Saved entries
== Segment start ==
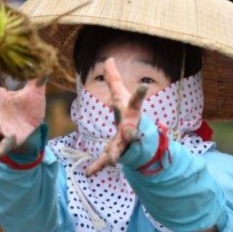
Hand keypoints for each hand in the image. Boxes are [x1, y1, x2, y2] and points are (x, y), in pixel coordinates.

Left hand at [84, 58, 146, 176]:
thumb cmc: (128, 113)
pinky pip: (105, 160)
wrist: (138, 139)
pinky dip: (97, 166)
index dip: (141, 93)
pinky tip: (88, 173)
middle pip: (132, 130)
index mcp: (131, 113)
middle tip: (132, 132)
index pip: (137, 100)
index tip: (144, 86)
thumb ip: (114, 79)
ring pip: (120, 148)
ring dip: (116, 153)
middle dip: (132, 132)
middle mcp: (130, 128)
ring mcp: (124, 143)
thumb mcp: (121, 95)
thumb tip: (108, 58)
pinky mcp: (116, 153)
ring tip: (113, 160)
== Segment end ==
PROBLEM DETAILS: Show every line in the records above that contains the word "thumb".

ANSWER SPACE:
thumb cmc: (128, 113)
thumb ip: (114, 79)
thumb mcp: (121, 95)
thumb tip: (108, 58)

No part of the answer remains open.